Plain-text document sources
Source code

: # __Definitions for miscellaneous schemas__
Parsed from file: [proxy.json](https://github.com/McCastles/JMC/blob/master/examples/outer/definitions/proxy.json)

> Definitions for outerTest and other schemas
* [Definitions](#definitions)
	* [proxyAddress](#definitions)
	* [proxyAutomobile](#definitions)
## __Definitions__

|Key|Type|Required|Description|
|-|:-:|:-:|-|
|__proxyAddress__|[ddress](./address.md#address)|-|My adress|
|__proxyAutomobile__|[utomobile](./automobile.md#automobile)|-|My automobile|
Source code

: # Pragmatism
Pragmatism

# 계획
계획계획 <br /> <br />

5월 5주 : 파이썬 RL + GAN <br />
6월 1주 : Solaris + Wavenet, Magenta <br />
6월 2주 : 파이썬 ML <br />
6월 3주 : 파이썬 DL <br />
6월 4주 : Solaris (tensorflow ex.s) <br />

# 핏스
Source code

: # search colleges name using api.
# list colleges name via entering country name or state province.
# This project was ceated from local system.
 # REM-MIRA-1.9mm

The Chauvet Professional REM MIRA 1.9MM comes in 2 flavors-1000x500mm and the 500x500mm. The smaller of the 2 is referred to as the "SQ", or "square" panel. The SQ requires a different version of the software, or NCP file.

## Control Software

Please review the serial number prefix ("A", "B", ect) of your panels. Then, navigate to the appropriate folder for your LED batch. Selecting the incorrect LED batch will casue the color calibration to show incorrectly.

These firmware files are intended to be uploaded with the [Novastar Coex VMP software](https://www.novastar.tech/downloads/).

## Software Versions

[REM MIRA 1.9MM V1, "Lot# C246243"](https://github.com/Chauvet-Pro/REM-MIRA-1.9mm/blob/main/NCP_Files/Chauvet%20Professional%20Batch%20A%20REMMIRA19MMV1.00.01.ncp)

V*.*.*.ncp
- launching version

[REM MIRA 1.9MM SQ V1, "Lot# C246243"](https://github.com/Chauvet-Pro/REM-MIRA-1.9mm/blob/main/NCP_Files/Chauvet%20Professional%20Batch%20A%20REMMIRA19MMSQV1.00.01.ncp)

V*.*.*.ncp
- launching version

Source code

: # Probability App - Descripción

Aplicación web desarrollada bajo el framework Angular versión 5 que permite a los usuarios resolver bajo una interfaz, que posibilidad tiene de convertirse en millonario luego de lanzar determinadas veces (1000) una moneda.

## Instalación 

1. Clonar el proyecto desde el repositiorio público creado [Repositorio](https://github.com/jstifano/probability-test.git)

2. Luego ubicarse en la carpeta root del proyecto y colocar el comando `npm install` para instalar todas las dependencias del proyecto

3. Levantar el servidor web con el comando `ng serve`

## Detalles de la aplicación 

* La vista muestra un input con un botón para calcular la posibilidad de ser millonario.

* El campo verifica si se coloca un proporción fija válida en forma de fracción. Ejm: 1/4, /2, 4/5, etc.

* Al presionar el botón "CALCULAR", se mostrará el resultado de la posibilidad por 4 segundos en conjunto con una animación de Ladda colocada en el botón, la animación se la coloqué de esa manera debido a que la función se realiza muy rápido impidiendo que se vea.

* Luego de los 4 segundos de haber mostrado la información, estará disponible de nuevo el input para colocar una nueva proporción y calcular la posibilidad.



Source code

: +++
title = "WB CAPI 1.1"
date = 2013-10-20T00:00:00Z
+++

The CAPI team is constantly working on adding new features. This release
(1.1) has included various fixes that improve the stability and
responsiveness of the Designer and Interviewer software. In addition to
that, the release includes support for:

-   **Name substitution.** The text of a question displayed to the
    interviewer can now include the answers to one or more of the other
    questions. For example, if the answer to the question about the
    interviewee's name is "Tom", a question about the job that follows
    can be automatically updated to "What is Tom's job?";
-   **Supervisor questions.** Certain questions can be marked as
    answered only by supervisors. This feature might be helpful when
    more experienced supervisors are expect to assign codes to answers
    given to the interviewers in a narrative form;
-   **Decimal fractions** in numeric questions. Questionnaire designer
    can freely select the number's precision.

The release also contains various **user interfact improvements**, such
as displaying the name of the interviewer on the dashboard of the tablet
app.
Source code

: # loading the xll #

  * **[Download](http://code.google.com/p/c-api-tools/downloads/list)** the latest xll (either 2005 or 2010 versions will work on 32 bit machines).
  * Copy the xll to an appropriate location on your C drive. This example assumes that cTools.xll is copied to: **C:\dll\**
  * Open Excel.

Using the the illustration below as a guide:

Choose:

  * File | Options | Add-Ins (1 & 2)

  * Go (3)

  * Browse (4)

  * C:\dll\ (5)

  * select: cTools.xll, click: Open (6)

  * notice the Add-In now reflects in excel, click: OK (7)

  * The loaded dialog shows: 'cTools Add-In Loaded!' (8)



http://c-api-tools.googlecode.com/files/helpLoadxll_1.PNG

**Problem details**
Where the word "blob" appears in a line of the data above, tally that line; then give the total and nothing more.

**Output for this exercise**
3